**Exercise data:**
┏━━

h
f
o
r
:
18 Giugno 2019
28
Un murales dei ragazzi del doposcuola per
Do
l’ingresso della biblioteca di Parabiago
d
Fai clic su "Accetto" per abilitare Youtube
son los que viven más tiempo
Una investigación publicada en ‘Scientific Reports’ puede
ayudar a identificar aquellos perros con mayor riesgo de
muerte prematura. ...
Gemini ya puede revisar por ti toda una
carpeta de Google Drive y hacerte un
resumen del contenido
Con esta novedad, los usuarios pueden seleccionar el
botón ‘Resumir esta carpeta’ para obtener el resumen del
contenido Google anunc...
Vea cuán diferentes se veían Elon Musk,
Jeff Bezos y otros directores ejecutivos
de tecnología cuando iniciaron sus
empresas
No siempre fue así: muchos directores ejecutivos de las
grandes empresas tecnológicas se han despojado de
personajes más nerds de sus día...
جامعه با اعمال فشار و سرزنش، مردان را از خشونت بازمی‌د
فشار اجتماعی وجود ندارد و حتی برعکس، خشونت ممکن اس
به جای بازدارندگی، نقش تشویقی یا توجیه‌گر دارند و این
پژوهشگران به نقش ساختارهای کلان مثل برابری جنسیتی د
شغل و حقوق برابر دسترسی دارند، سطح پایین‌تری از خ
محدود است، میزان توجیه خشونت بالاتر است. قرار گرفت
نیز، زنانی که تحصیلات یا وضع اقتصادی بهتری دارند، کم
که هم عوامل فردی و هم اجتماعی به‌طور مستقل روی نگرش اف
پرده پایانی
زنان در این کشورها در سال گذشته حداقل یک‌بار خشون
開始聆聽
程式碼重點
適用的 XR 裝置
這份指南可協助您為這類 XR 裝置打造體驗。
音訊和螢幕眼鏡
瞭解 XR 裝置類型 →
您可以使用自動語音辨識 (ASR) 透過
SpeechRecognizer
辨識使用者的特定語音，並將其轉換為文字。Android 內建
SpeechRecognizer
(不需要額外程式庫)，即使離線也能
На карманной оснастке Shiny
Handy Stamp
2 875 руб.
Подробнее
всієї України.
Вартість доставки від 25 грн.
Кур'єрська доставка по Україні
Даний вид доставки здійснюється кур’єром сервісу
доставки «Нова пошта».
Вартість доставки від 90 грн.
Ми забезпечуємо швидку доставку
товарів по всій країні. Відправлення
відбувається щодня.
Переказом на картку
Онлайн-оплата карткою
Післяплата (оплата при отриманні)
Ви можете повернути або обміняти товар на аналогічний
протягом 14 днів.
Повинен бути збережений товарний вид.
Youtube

┗━━

Please recast the data from its first line up to and including the line with "Gemini ya puede revisar por ti toda una" as a Markdown table with two columns, "Row" and "Text", numbering each line and leaving out blank lines.

| Row | Text |
|---|---|
| 1 | h |
| 2 | f |
| 3 | o |
| 4 | r |
| 5 | : |
| 6 | 18 Giugno 2019 |
| 7 | 28 |
| 8 | Un murales dei ragazzi del doposcuola per |
| 9 | Do |
| 10 | l’ingresso della biblioteca di Parabiago |
| 11 | d |
| 12 | Fai clic su "Accetto" per abilitare Youtube |
| 13 | son los que viven más tiempo |
| 14 | Una investigación publicada en ‘Scientific Reports’ puede |
| 15 | ayudar a identificar aquellos perros con mayor riesgo de |
| 16 | muerte prematura. ... |
| 17 | Gemini ya puede revisar por ti toda una |